OKI, makes sense... I hope you don't mind if I make a couple of comments. All are my personal opinions, so pls take a pinch of salt. 1) Buying from non-spec sources: a) I don't know if bond funds are reducing their exposure (and if you're concluding this on the basis of Bill Gross's comments, I wouldn't trust a single word he says). b) I completely agree with you that there's a lot of buying happening further out on the curve recently. c) Not so sure about foreign, as there aren't enough bond mkts that are big enough, unless you fancy buying JGBs at lower yields (which, by the way, the Chinese have been doing recently) or BTPS (Italian guvvies). d) But the most important point is that any time you buy a long-dated bond, you're automatically buying some shorter-dated duration. So every time a pension fund or an insurer buys a 30y bond, all else being equal, the 2y bond on the same curve will rally. 2) Calls for the Fed to shrink its balance sheet have gone very silent recently, as the data keeps disappointing. It doesn't look like the Fed is going to listen to these people anyways, but we have to wait and see. 3) I have not seen any indication myself that foreign banks want to cut their exposure. If anything, all sorts of banks will be forced to buy bonds, incl treasuries, for the new liquidity regimes, e.g. Basel III (a specific case of what Reinhart and Rogoff refer to as "financial repression"). 4) As to the value of the roll, pls trust me on this, at the moment it has nothing to do with positioning, esp real money positioning. It's mainly the function of the duration, first and foremost, and the relatively small difference in the coupons of the two CTDs. So, in summary, your short is motivated almost solely by your view of how the mkt is positioned, rather than a fundamental view on the Fed or the future of the Western economies?

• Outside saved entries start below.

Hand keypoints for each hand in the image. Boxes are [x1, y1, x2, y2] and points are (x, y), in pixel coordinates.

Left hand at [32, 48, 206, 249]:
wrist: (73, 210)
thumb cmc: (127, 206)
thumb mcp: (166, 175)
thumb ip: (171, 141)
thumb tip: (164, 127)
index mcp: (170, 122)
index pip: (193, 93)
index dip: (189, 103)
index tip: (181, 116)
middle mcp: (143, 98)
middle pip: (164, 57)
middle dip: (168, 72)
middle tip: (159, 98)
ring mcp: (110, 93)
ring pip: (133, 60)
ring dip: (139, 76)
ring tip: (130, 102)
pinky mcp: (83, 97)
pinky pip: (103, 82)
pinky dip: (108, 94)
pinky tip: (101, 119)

Big D, Martinghoul and others: Is it possible that the yield of the 2's get negative? I am asking because I just found out that I got filled on an order I did not cancel on the 2's that was at 109'225, and I want to double check whether the assumption of positive yield is something I should count on? If yes, I can take the risk of a 1% rise that would result from a zero yield.
That's an accurate statement. I believe, especially related to the Sep 2s, that there are a lot of people who have to sell, and no one who really needs to buy. This is evidenced by the fact that the 5s made new highs on Monday (there are still non-speculative buyers for 5s and 10s IMO) but the 2s did not. In other words, the speculative longs are the weak hand in the market. If the economy somehow improves, that's just another way I can win.
I'd have to re-read the contract specifications to be 100% sure, but I believe the zero-yield price on the CME 2s works out to 112. So your risk is more like 2.3% in terms of price. Presumably a negative yield on T-bonds would equate to someone with a gun forcing you to buy them. IMO implausible.